USS Lexington (CV-2), nicknamed "Lady Lex",[1] was an early aircraft carrier built for the United
States Navy. She was the lead ship
of the Lexington class; her only sister
ship, Saratoga, was
commissioned a month earlier. Originally designed as a battlecruiser, she was converted into one of the
Navy's first aircraft carriers during construction to comply with the terms of
the Washington Naval Treaty of 1922,
which essentially terminated all new battleship
and battlecruiser construction. The ship entered service in 1928 and was
assigned to the Pacific Fleet for her
entire career. Lexington and Saratoga were used to develop and
refine carrier tactics in a series of annual exercises before World War II. On more than one occasion these
included successfully staged surprise attacks on Pearl
Harbor, Hawaii. The ship's turbo-electric
propulsion system allowed her to supplement the electrical supply of Tacoma, Washington, during a drought in late 1929
to early 1930. She also delivered medical personnel and relief supplies to Managua, Nicaragua, after an earthquake in 1931.
Lexington
was at sea when the Pacific War began on
7 December 1941, ferrying fighter aircraft to Midway
Island. Her mission was cancelled and she returned to Pearl Harbor a
week later. After a few days, she was sent to create a diversion from the force
en route to relieve the besieged Wake Island
garrison by attacking Japanese installations in the Marshall
Islands. The island was forced to surrender before the relief force
got close enough, and the mission was cancelled. A planned attack on Wake
Island in January 1942 had to be cancelled when a submarine sank the oiler required to supply the fuel for the return
trip. Lexington was sent to the Coral Sea
the following month to block any Japanese advances into the area. The ship was
spotted by Japanese search aircraft while approaching Rabaul, New Britain, and her aircraft shot down
most of the Japanese bombers that attacked her. Together with the carrier Yorktown, she successfully attacked Japanese
shipping off the east coast of New Guinea
in early March.
Lexington was briefly refitted in Pearl Harbor at the end of the
month and rendezvoused with Yorktown in the Coral Sea in early May. A
few days later the Japanese began Operation Mo,
the invasion of Port Moresby, Papua New
Guinea, and the two American carriers attempted to stop the invasion forces.

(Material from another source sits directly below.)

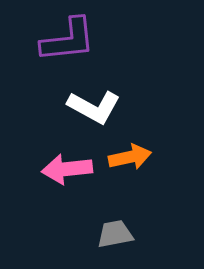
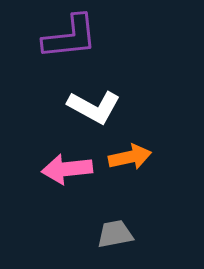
purple L-shape: moved 2 px right, 3 px up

They sank the light aircraft carrier Shōhō on 7 May during the Battle of the Coral Sea, but did not encounter
the main Japanese force of the carriers Shōkaku
and Zuikaku until the next day.
Aircraft from Lexington and Yorktown succeeded in badly damaging Shōkaku, but the Japanese aircraft crippled Lexington.
Vapors from leaking aviation gasoline
tanks sparked a series of explosions and fires that could not be controlled,
and Lexington had to be scuttled
by an American destroyer during the
evening of 8 May to prevent her capture.